Among the strengths of our study is that serum and SF levels of Dkk-1 were measured both in knee OA patients, presenting with different radiographic severities, and in controls. We consider of special significance the fact that SF has been sampled from control subjects in order to substantiate even further our findings. SF Dkk-1 levels were significantly higher in knee OA patients compared with controls. Serum Dkk-1 levels were demonstrated to be high and not significantly different between OA patients and healthy controls. The major finding of the present study was that SF Dkk-1 levels increased with the advancement of KL grade and were positively correlated with KL scores in OA patients. After adjusting for potential confounders, there was still a significant association between SF Dkk-1 levels and KL scores. These results indicate that SF Dkk-1 levels may be useful for evaluating the severity of OA, while the interaction between Dkk-1 and its receptors may also be a pathogenic factor in the degenerative process of OA [32]. Otherwise, we could hypothesize on a possible feedback mechanism that induces Dkk-1 expression in an attempt to inhibit the OA advancement, which in the case of OA patients obviously does not suffice to compensate the activation of Wnt pathway. Van den Bosch et al. demonstrated the role of alarmins S100A8/A9 in experimental OA development mediated by canonical Wnt signaling pathway activation; interestingly, they showed that enabling Dkk-1 as an inhibitor of Wnt pathway, S100A8 has b-catenin-independent effects on OA pathology [33]. Further investigations in terms of measuring alarmins S100A8/A9 serum and SF levels additionally to DKK-1 levels in OA patients could elucidate a certain interaction pattern.

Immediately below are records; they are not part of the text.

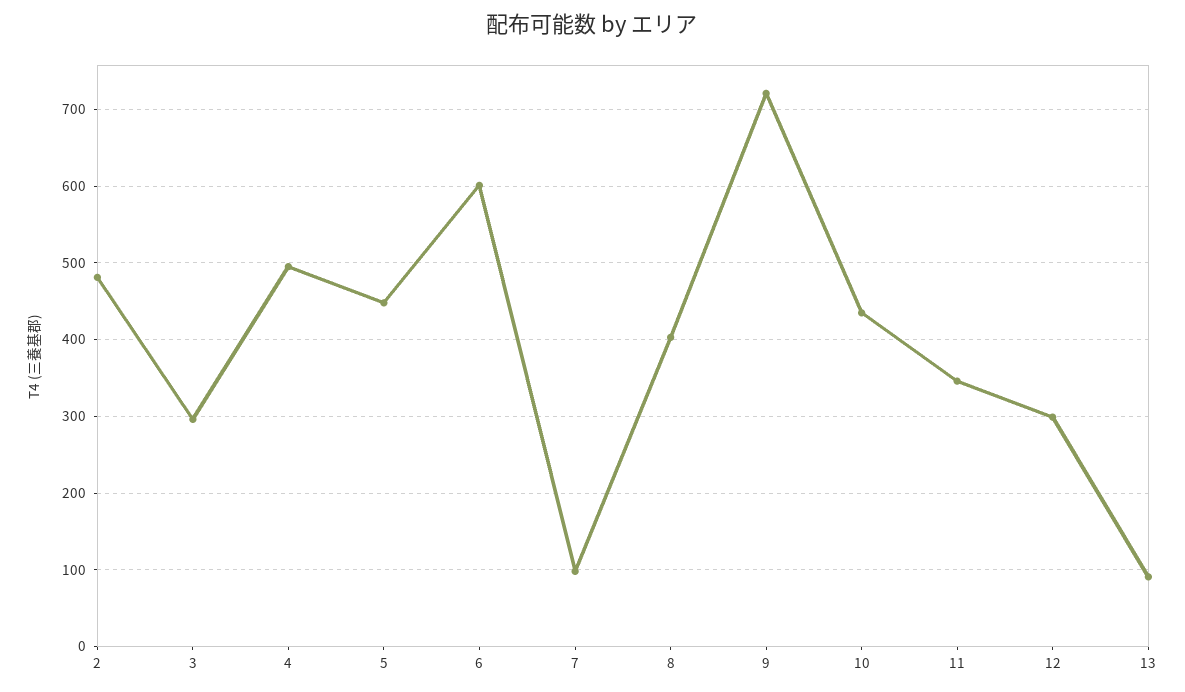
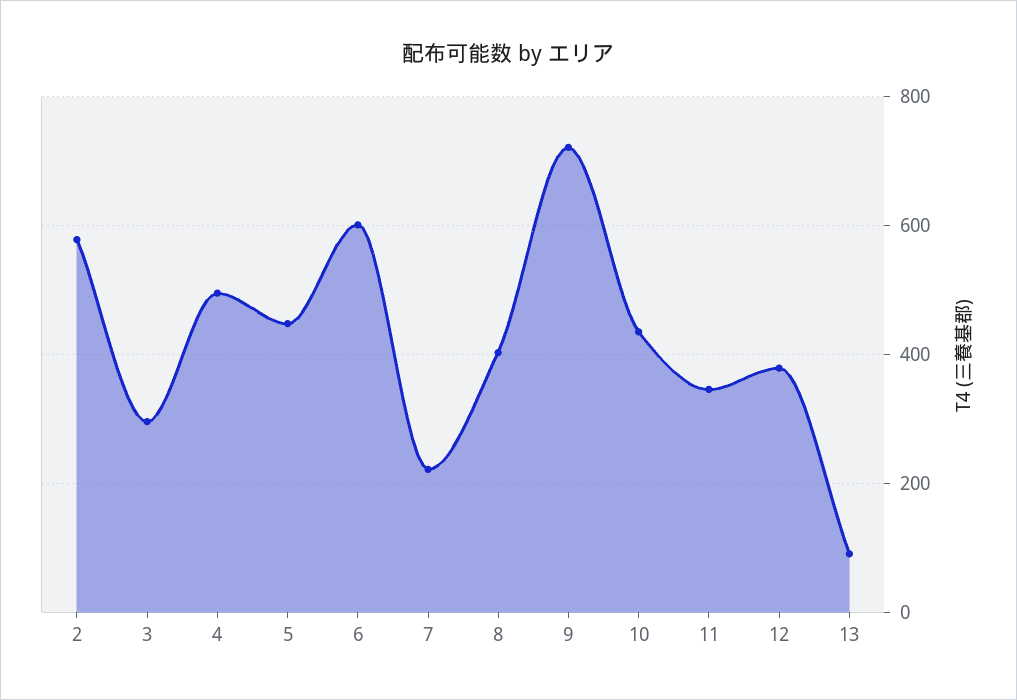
  {
-   "2": 480,
+   "2": 580,
    "3": 300,
    "4": 500,
    "5": 450,
    "6": 600,
-   "7": 100,
+   "7": 220,
    "8": 400,
    "9": 720,
    "10": 440,
    "11": 350,
-   "12": 300,
+   "12": 380,
    "13": 90
  }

The potential limitations of the present study require consideration. Firstly, this cross-sectional study included only a small sample size of enrolled Greek patients and further study with a larger cohort as well as synovial fluid aspiration of both involved knees per case would be required to substantiate our results.

Secondly, due to the complex functional nature of the Wnt pathway, other regulators than Dkk-1 concentration in serum and SF should be concurrently measured, in order to assess it thoroughly.

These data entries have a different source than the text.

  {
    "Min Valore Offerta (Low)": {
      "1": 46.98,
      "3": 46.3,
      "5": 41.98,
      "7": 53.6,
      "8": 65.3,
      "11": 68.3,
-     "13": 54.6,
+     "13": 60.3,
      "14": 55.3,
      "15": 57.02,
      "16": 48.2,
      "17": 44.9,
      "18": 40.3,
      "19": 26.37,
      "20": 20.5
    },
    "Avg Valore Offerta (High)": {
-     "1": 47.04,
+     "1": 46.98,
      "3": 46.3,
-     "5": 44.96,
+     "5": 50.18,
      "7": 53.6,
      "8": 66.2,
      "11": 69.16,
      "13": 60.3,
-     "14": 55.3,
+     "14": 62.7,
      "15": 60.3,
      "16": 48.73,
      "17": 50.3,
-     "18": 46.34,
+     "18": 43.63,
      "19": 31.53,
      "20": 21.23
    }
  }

The development of preventive strategies and early-stage interventions for OA requires a better understanding of the molecular mechanisms and the identification of reliable biomarkers that reflect specific biological or pathological processes associated with the development and progression of OA. Therapeutic interventions, such as pharmacological agents targeting Dkk-1 signaling pathways, to hinder the degenerative process of OA, endorse further investigations [3, 34, 35].

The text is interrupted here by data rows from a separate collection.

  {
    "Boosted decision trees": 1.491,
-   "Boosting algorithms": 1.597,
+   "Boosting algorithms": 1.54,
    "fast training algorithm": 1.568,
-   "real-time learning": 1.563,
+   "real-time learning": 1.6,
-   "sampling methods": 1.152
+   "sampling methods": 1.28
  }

In conclusion, the present study has revealed a significant increase in SF Dkk-1 of OA patients and illustrated a pronounced positive correlation with radiographic severity grading in patients with primary knee OA. The data of this study postulate that Dkk-1 may be used as a prognostic parameter to reflect the disease severity of primary knee OA. Further studies will be required to define the mechanisms underlying this association. Additional investigations should be considered to elucidate a possible role of Dkk-1 in the pathogenesis of chronic degenerative joint disorder, aiming to the development of effective therapeutic approaches to restrain the progression to OA.